- Your objective:
Identify each line in the items below that contains the string "half", and copy those lines out. Treat uppercase and lowercase as different.

Dataset excerpts:
• • • • • • •

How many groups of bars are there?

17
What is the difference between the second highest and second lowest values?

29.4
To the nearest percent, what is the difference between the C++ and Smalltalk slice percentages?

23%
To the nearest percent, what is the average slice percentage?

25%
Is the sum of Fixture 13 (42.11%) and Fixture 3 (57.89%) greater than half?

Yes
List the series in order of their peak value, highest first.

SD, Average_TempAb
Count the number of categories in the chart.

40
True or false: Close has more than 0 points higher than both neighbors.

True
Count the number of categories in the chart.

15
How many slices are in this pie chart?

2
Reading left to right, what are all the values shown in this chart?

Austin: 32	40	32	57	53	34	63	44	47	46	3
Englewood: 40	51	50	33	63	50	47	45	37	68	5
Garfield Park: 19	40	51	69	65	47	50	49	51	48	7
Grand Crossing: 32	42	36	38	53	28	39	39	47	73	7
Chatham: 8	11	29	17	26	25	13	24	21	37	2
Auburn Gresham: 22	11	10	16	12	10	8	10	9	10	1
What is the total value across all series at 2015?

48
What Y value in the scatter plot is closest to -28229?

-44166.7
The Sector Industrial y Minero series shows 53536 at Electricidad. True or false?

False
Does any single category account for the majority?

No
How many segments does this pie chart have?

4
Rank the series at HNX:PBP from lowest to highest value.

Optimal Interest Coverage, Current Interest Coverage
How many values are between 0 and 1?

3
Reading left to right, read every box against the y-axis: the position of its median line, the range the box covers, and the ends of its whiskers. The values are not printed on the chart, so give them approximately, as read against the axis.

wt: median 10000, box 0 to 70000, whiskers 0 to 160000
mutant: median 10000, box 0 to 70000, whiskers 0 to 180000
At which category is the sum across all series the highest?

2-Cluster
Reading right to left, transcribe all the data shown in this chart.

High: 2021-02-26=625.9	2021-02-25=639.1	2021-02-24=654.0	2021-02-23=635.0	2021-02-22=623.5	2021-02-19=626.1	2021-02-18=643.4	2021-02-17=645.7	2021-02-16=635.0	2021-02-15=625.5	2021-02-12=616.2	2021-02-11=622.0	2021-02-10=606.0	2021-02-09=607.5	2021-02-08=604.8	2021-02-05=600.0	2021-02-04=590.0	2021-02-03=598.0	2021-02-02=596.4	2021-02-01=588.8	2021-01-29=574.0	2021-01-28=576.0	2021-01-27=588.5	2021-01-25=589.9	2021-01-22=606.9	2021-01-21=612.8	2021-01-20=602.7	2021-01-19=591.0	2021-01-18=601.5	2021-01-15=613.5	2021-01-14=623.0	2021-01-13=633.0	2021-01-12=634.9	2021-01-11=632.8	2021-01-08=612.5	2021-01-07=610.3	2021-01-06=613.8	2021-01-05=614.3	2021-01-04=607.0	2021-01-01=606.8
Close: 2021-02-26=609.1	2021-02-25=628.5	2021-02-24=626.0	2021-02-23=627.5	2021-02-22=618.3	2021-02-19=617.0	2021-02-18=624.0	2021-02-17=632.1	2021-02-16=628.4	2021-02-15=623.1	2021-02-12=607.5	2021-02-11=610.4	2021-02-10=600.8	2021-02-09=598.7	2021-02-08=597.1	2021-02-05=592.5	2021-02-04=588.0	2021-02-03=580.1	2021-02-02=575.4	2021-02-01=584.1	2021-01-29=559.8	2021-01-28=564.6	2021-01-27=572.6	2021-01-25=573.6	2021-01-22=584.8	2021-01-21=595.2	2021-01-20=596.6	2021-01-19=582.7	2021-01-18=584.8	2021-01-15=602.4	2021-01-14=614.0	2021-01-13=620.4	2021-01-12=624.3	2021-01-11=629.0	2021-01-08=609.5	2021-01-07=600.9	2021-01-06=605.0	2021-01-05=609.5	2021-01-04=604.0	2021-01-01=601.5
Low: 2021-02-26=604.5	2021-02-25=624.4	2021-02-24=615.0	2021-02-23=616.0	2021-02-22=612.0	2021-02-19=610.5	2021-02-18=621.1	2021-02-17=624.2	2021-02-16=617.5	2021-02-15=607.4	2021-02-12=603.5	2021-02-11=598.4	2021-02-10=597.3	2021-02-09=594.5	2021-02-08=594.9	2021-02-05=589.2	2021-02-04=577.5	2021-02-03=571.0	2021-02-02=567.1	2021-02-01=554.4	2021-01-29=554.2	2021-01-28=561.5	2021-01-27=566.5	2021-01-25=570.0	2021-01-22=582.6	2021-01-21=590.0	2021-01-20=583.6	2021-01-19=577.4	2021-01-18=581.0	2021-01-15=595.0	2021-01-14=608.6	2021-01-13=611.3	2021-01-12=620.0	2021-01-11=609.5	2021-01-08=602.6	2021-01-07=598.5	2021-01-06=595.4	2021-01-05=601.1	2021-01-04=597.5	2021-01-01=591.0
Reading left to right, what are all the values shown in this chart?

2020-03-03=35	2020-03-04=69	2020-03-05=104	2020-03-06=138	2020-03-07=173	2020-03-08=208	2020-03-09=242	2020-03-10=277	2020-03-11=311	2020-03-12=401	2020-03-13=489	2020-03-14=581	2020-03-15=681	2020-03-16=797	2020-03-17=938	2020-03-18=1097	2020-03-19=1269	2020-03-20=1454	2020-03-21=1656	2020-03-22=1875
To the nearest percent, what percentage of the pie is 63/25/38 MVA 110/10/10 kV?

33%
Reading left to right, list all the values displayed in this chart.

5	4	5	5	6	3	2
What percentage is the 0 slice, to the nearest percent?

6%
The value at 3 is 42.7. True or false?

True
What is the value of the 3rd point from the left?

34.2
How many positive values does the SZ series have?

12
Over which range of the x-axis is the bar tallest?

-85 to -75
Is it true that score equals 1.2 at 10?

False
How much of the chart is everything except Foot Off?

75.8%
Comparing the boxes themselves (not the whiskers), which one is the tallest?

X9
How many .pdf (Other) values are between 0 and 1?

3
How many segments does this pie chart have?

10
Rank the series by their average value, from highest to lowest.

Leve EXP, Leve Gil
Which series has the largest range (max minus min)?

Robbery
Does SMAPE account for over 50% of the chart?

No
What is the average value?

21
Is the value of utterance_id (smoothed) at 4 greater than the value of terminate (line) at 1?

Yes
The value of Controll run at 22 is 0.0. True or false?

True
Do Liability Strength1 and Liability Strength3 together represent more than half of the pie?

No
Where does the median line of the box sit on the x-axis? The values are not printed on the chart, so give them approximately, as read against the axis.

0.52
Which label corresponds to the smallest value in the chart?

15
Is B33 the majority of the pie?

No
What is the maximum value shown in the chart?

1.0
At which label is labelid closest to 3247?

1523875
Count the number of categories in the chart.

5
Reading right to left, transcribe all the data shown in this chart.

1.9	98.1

• • • • • • •

- Exercise solution:
Is the sum of Fixture 13 (42.11%) and Fixture 3 (57.89%) greater than half?
Do Liability Strength1 and Liability Strength3 together represent more than half of the pie?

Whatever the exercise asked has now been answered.